Breshad Perriman will need more than speed in NFL

Leading up to the 2015 NFL Draft, each day NFL Fantasy will profile a prospect who could make a splash in fantasy next season. Today's subject is former UCF wide receiver Breshad Perriman.

Perriman sent football Twitter into a frenzy on Wednesday when he ran a blistering 40-yard dash that NFL Media's Mike Mayock clocked at 4.25 seconds (other had it as low as 4.22). The former UCF Knight had been quietly climbing up draft boards prior to his pro day explosion, and now speculation and projections are running rampant around this talented, athletic prospect. But as we've learned through years and years of watching athletic specimens flame out in the NFL, players can't get by on raw talent alone. So does Perriman have what it takes to make it at the next level? I went to the tape to find out.


     » Blazing speed, creates separation
     » Big bodied and strong
     » NFL pedigree from father Brett Perriman
     » Shows (at times) ideal suddenness in routes

While he's not running at 4.25 speed in pads, Perriman's speed is evident as soon as you turn on the tape. He frequently was able to take the top off of defenses and beat defenders on the outside with his speed. He was also very adept at varying his speed to bait defensive backs and gain that much needed separation. Were it not for poor quarterback play resulting in constant underthrows, Perriman's 2014 output of 50 catches, 1,044 yards and nine touchdowns might have been even better. For what it's worth, Perriman averaged over 20 yards per reception last season, and was the only receiver who caught at least 40 passes to do so.

When he wants to, Perriman showed good precision and explosion coming out of the breaks in his routes, especially on slants and posts. That's where the "suddenness" I mentioned above comes into play. Also working in Perriman's favor is that his father, Brett Perriman, played for 10 years in the NFL, with his best season coming in 1995 when he notched 108 receptions and 1,488 receiving yards. Tacking an NFL pedigree onto Perriman's 6-foot-2, 219 pound frame is definitely something that catches scouts eyes.


     » Poor overall route runner
     » Needs to improve tracking back to deep balls
     » Unreliable hands at times, numerous drops
     » Needs to improve other moves aside from speed

Despite that occasional suddenness, Perriman's route-running as a whole is not impressive. As NFL Media's Lance Zierlein notes in his profile, Perriman has a bad habit of rounding off routes and not making a convincing effort if he isn't the main target of the play. Given his natural speed, this is a dead give away for opposing defenders, and one thing pro cornerbacks will use to their advantage. Speaking of pro corners, they'll be able to disrupt plenty of Perriman's targets if he doesn't get better at a) winning contested catches and b) tracking back to deep balls. He has the talent and athleticism to do so, he just needs to put it all together and become more aggressive in fighting for the ball.

In a vacuum, drops are hard to rate as they don't necessarily mean a guy has bad hands or can't catch.

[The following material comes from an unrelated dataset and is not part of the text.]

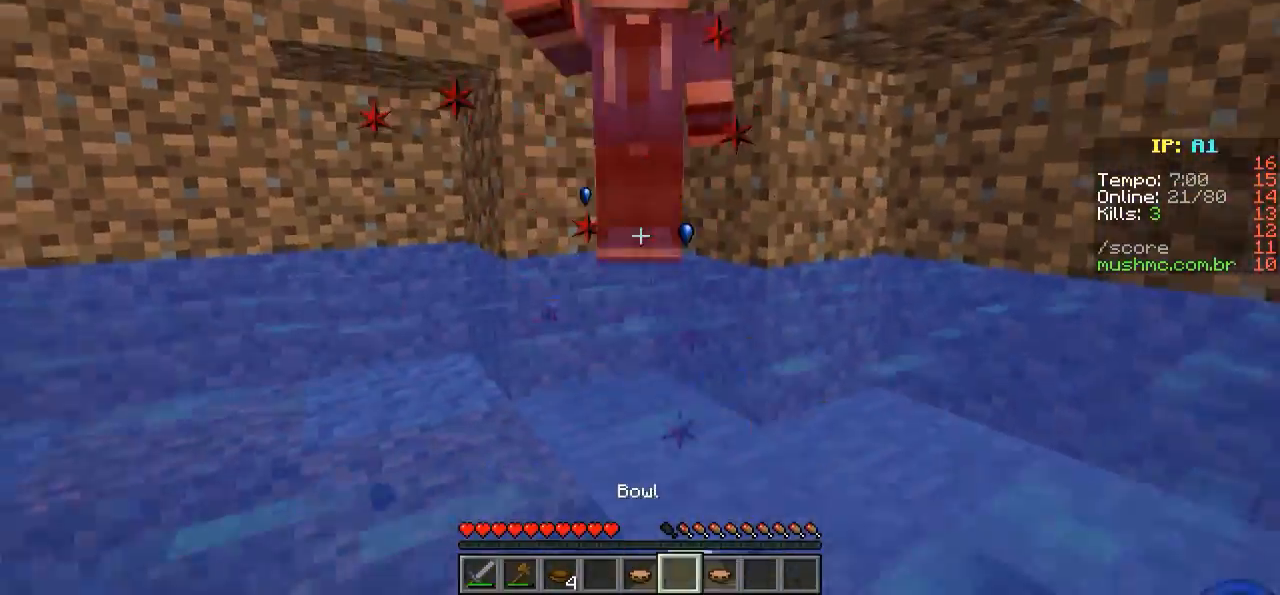
{"keys": ["w"], "events": []}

But there were a number of times where Perriman simply didn't make clean catches, had to catch the ball twice, or ended up dropping it because of what I can only assume was a lack of focus. This is a cause for concern, but as NFL Media's Gil Brandt points out, plenty of coaches believe they can teach a player to catch. So although Perriman's hands might knock him down to the bottom of the first round or the early second round in the NFL Draft, some team will be willing to bet on his raw athleticism. Because while you can teach a guy to catch, as the saying goes you can't teach speed.

Ideal NFL fantasy fits

     » Carolina Panthers
     » Kansas City Chiefs
     » Philadelphia Eagles

There are plenty of teams with immediate needs at wide receiver, and my hope is that Perriman lands in a situation where he can ease his way into the NFL game. Carolina would be great, because with Kelvin Benjamin and Greg Olsen already keeping defenses busy, Perriman could perfect his craft and offer a superb deep threat for Cam Newton. Kansas City could work as well, but given Alex Smith's limitations throwing the ball deep, Perriman would lose some fantasy value there. Lastly, I'd like to see Perriman in Chip Kelly's offense, as I feel he'd be able to find ways to get the most out of Perriman's abilities right away -- especially with the strong-armed Sam Bradford now under center.

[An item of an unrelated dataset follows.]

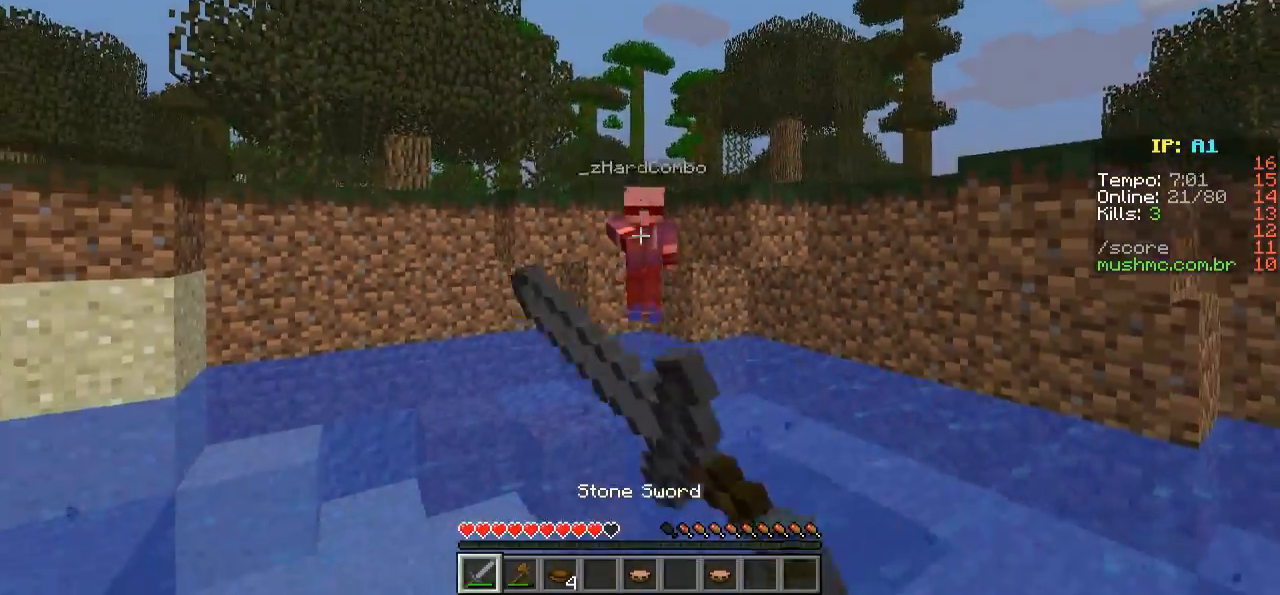
{"keys": ["w"], "events": []}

Early fantasy draft projection

For my money, Perriman will be more of a project in his rookie year, and isn't likely to make a huge statistical impact out of the gate. However, with a little time and polish, he could turn into one heck of a receiver. He probably shouldn't be taken in redrafts (except for the deepest of leagues), and I'd see him as a second-round pick in dynasty formats, as long as you have the space on your bench to wait for him to develop and cash in on his raw physical gifts.